“We have two types of puppet shows: good ones and bad ones, but all of them are for good and against evil.” – Peter Schumann

Hidden in the hills of the Northeast Kingdom, a part of the state of Vermont, is an almost 50 year old, anarchist puppet theater, called Bread and Puppet. We got to visit them recently on our trip to the US.

Bread and Puppet Theater is headed up by Peter Schumann, a spry, white haired man, who is something of a cult figure. Schumann started the troupe in 1963 in New York and it remains one of the longest running non-profit theater troupes in the country. Since the early days, Bread and Puppet has always been concerned with creating a performance that both appeals to people of all ages and deals with contemporary political issues, from rent hikes to global warming.

We went to the Bread and Puppet Museum and Workshop as part of our participation in the Collective Encuentro, an artist retreat to discuss collective art practice in Montpelier, VT. The retreat was organized by Dont Rhine of Ultra-Red and Faith Wilding of subRosa, two artists who work in collectives of their own. Participants at the event were from several different art groups including the Visible Collective (New York), L.A. Art Girls, Midwest Radical Culture Corridor, Temporary Services (Chicago, Copenhagen, Philadelphia), Regional Relationships (Chicago), and Machete (Philadelphia) among several others.

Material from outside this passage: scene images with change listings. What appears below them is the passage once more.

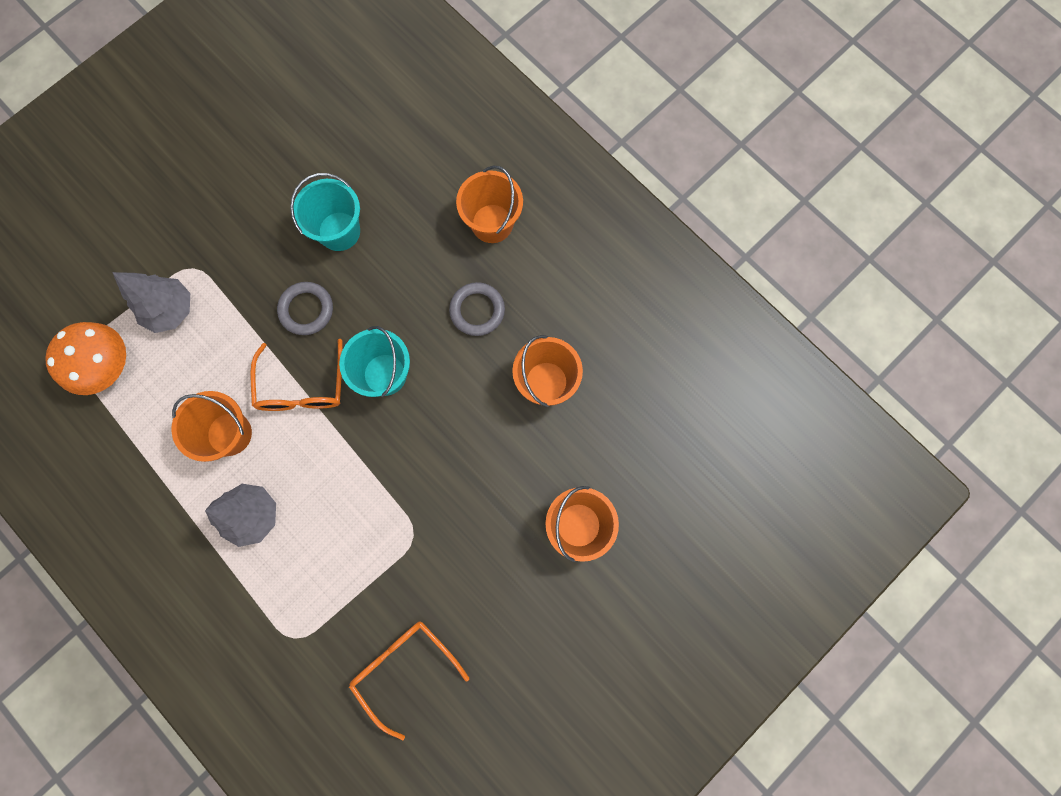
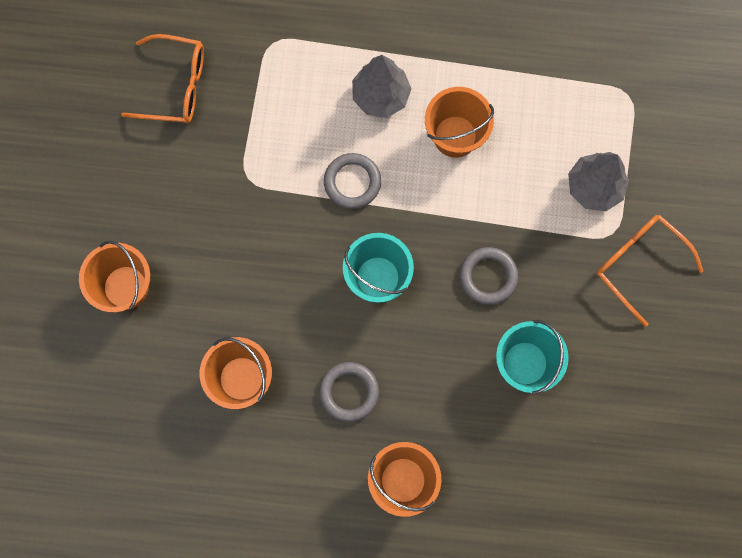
camera: 140 degrees right, 0 degrees up
orange mushroom [45,322,126,395] -> none
orange glasses [250,339,343,411] -> orange glasses moved to [596,215,703,327]
none -> grey ring [324,153,381,209]

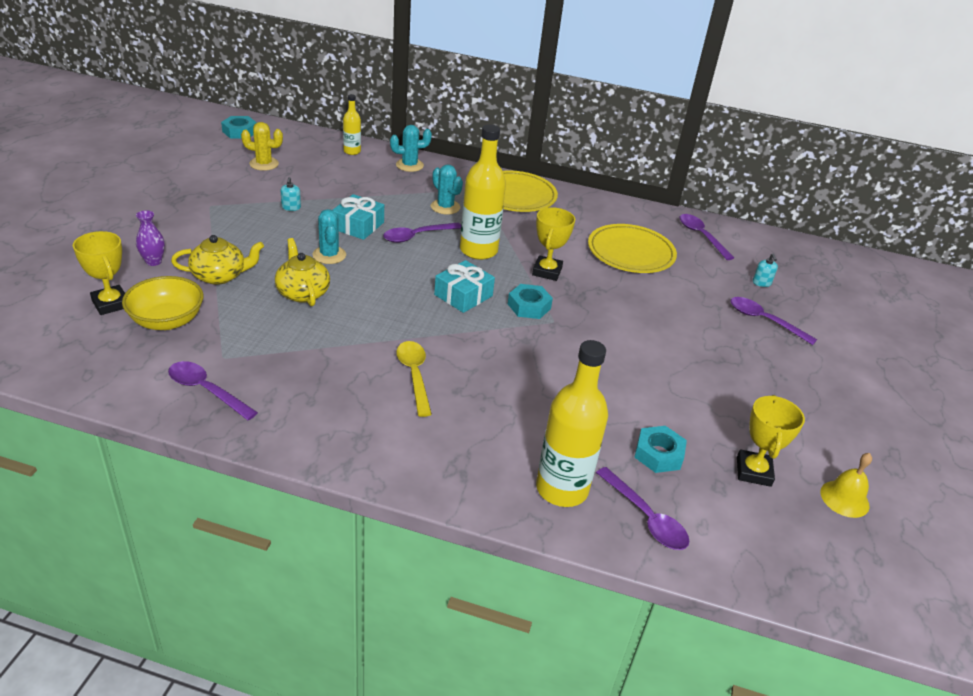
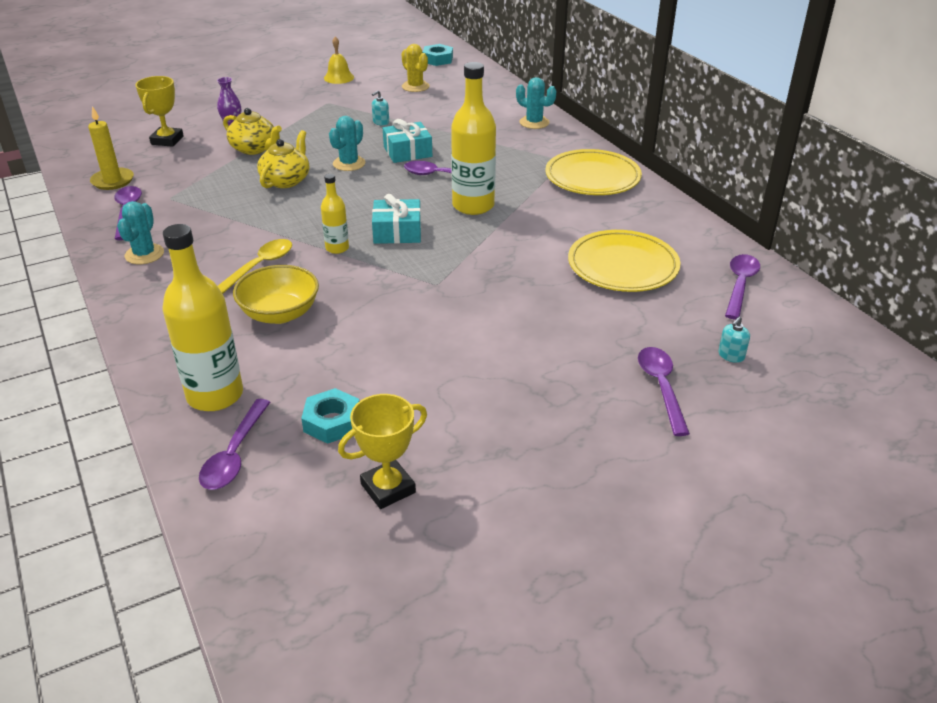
camera: 50 degrees right, 0 degrees up
yellow bowl [122,276,204,330] -> yellow bowl moved to [233,265,319,324]
yellow bottle [343,94,361,155] -> yellow bottle moved to [321,174,349,254]
turquoise cactus [431,165,463,215] -> turquoise cactus moved to [117,201,164,264]
turquoise nut [508,284,553,319] -> none
yellow trophy [532,207,575,281] -> none
yellow bell [820,453,872,518] -> yellow bell moved to [324,36,354,84]
none -> yellow candle [88,106,134,190]

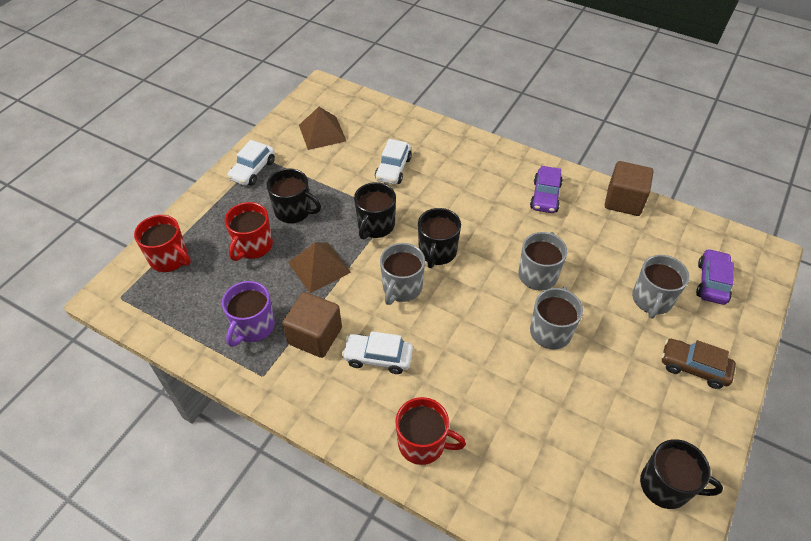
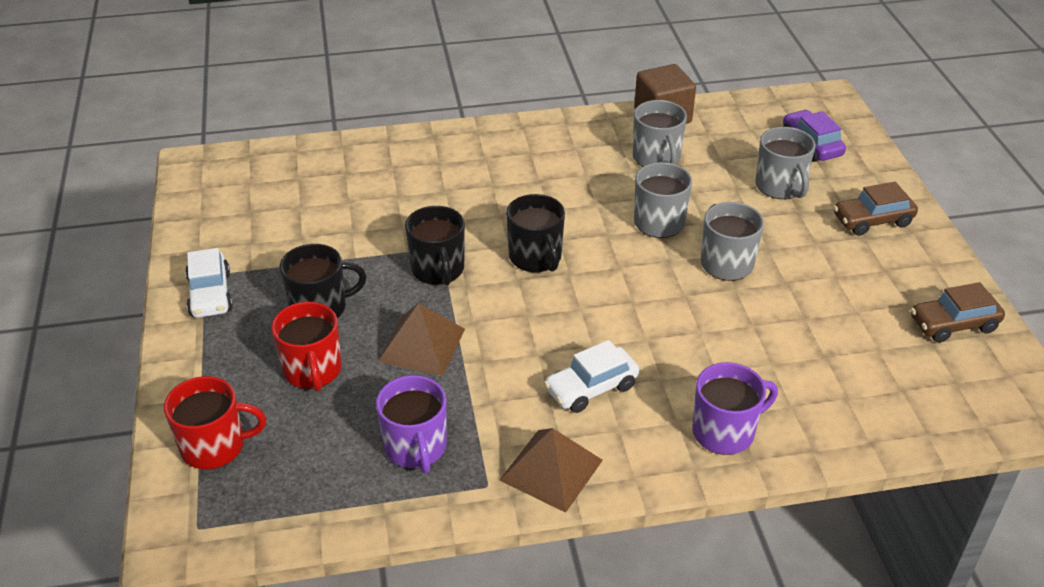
camera: 40 degrees left, 10 degrees down
brown cube [282,292,342,358] -> none
brown pyramid [299,107,346,150] -> brown pyramid moved to [499,428,603,513]
white car [375,139,412,184] -> none
grey mug [380,243,425,305] -> grey mug moved to [633,100,687,167]
red mug [395,397,466,465] -> purple mug [692,362,778,455]
purple car [530,166,563,213] -> none
black mug [640,439,723,509] -> brown car [911,282,1005,343]

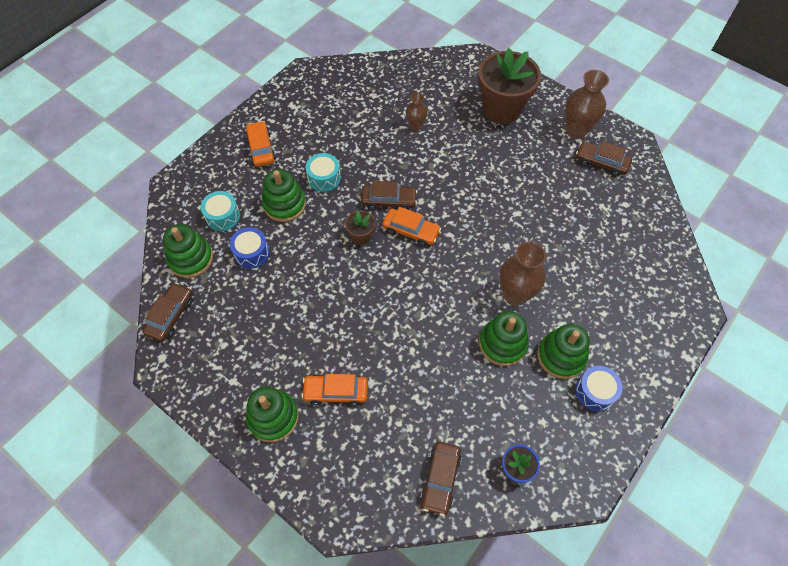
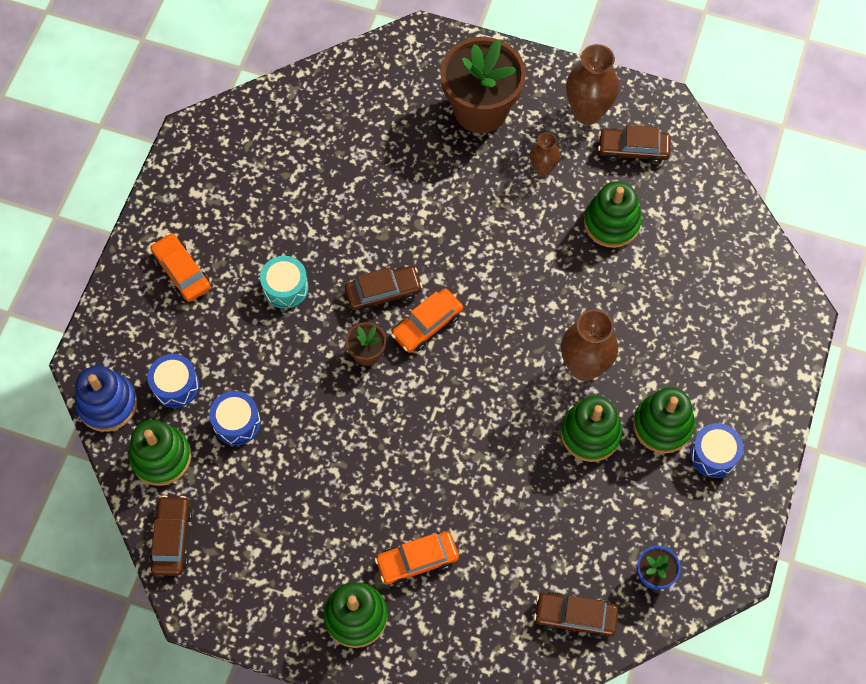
camera: 20 degrees left, 5 degrees up
turquoise drum [201,191,240,231] -> blue drum [147,354,199,408]
green stacking toy [262,169,306,222] -> green stacking toy moved to [584,181,642,248]
orange car [382,207,441,247] -> orange car turned 135 degrees clockwise [391,289,463,353]
brown vase [406,92,427,131] -> brown vase moved to [530,132,560,176]
brown car [420,442,462,516] -> brown car turned 105 degrees clockwise [534,592,618,639]
none -> blue stacking toy [75,366,137,432]

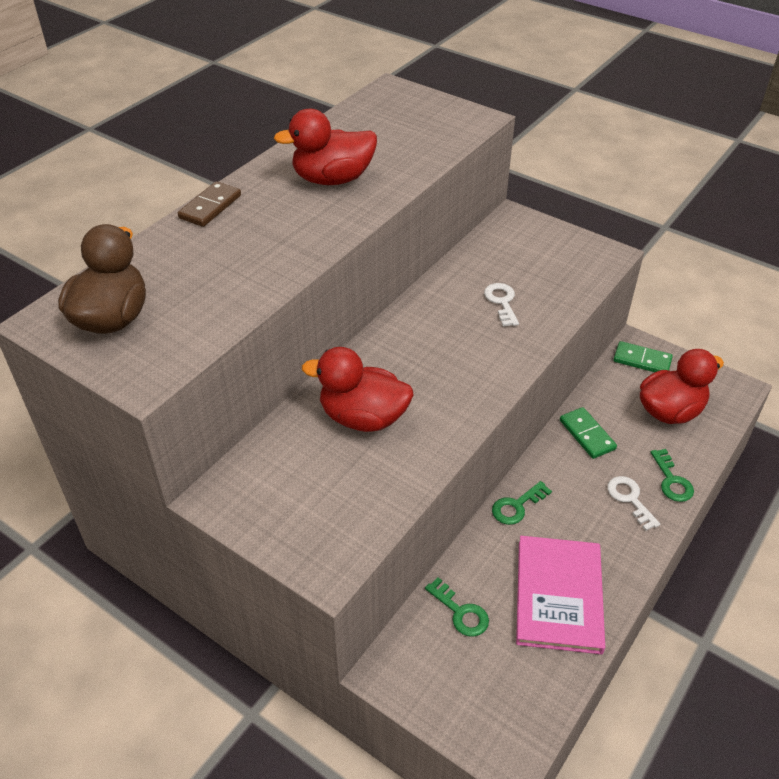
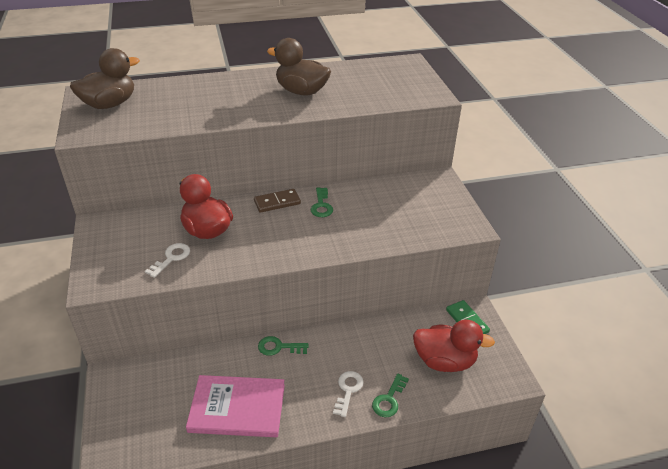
camera: 40 degrees right, 5 degrees down
brown domino [178,181,241,227] -> brown domino moved to [254,189,301,213]
red duck [274,109,377,185] -> brown duck [267,38,331,96]
green key [425,577,489,637] -> green key moved to [311,187,333,217]
white key [484,283,519,327] -> white key moved to [145,243,190,278]
pink book [516,536,605,654] -> pink book turned 45 degrees clockwise [186,375,285,437]
green domino [560,407,617,459] -> none

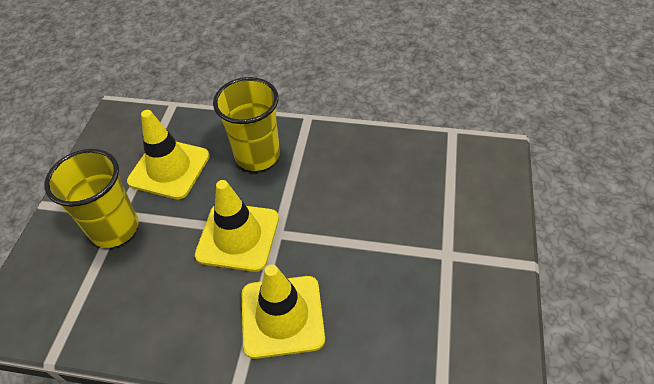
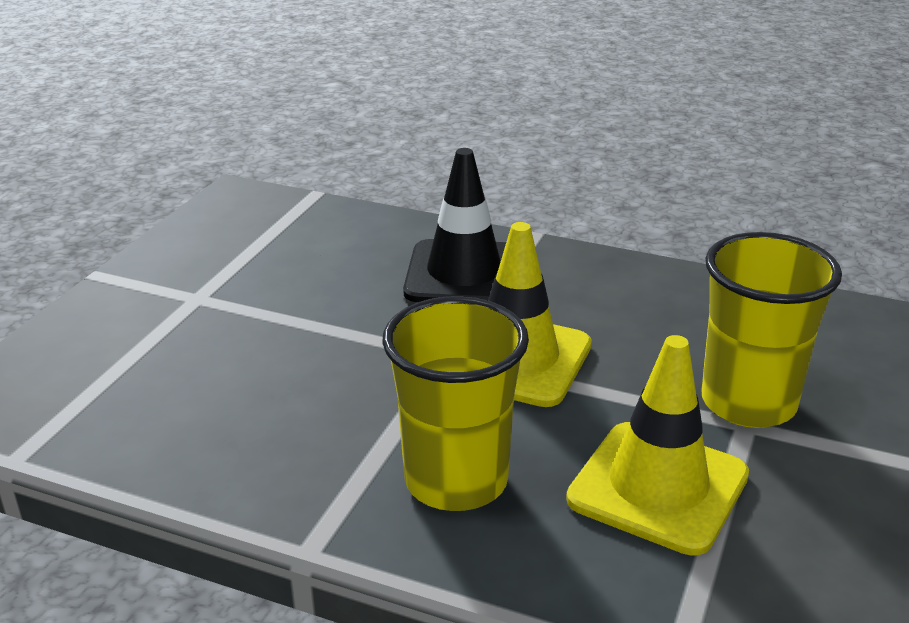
camera: 170 degrees left, 20 degrees down
yellow traffic cone [242,264,325,359] -> black traffic cone [403,148,506,302]

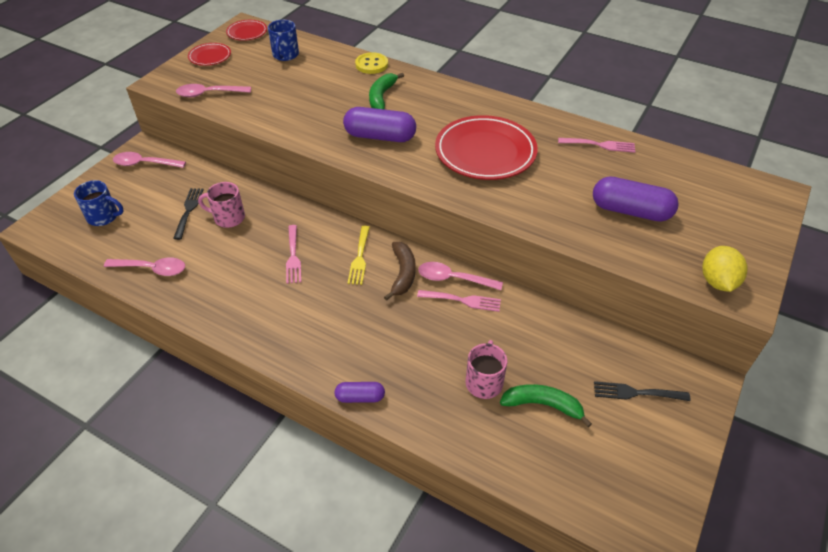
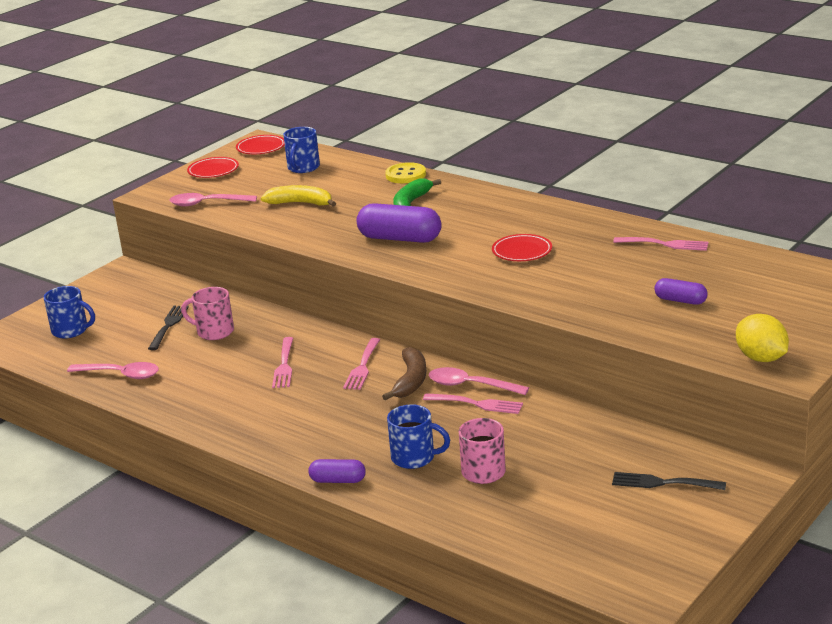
camera: 10 degrees right, 20 degrees down
pink spoon [113,152,186,168] -> none
yellow fork [348,226,370,285] -> pink fork [343,338,380,390]
red plate [435,115,538,180] -> red plate [492,234,552,261], size x0.49
green banana [500,384,592,427] -> none
purple capsule [593,177,679,222] -> purple capsule [654,278,708,305], size x0.55
yellow lemon [702,246,748,292] -> yellow lemon turned 45 degrees counterclockwise [736,314,789,362]
none -> yellow banana [261,185,336,207]
none -> blue mug [387,404,450,469]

The Museum and Workshop are on the grounds of an old farm. A big barn, home to hundreds of puppets, big and small, from years and years of Bread and Puppet productions sits next to the main farm house. The barn also houses the gift shop where you can pick up some cheap art, part of the Bread and Puppet Cheap Art philosophy. On the grounds of farm there is a print shop, a bread oven, an outdoor kitchen, and forest and fields.

During the summer the farm is staffed with between 80 and 90 people. Interns, regular staff, and others live and work at the museum, print shop, and produce the summer pageant. People travel from around the world to make the puppets, play music, write, and perform the large scale puppet theater that takes place on the grounds of the farm.

The Possibilitarians-the name of the 3 hour, outdoor pageant of puppetry  that took place in the farm’s naturally occurring amphitheater. Every Sunday throughout the summer months, Bread and Puppet performs through the afternoon, starting with a circus sideshow and then moving into a more vaudevillian/political theater pageant, and concluding with new, large-scale puppet pageant written by Schumann.

Dressed in white, the performers of all ages ran through a series of short sketches led by a raucous band of musicians. The troupe covered drone warfare, wind power, oil economy, and environmental collapse with humor and joy. A crowd of several hundred people laughed as the Bread and Puppet players performed their exaggerated spectacle. Long-legged, oddly shaped people danced next to animal puppets, airplane puppets, and wind farm puppets.

Actors came from all sides of the amphitheater-over hills, from behind trees, on stilts, etc.

After our afternoon in the sun, it was easy to see why the Bread and Puppet Theater is such a celebrated phenomena. The performers are committed to a lifestyle that resists the dominant narratives in our society. The people in this field of puppets are actively trying to create the images, myths, stories, and songs that will sustain and carry us through the global economic collapse and cultural shift that we are currently experiencing.

Our group was moved to love or hate by the performance. Several people were frustrated by the father like role that the Bread and Puppet director, Peter Schumann plays in the community. Others were simply turned off by the distinct aesthetics that characterize the experience. Still others were moved and inspired by the idea of giant paper mache heads rolling over hills in rural Vermont.

As artists, Bread and Puppet is doing something right in their ability to sustain the interest of such a diverse audience- toddlers to teenagers to senior citizens- with the difficult subject matter they are engaged with.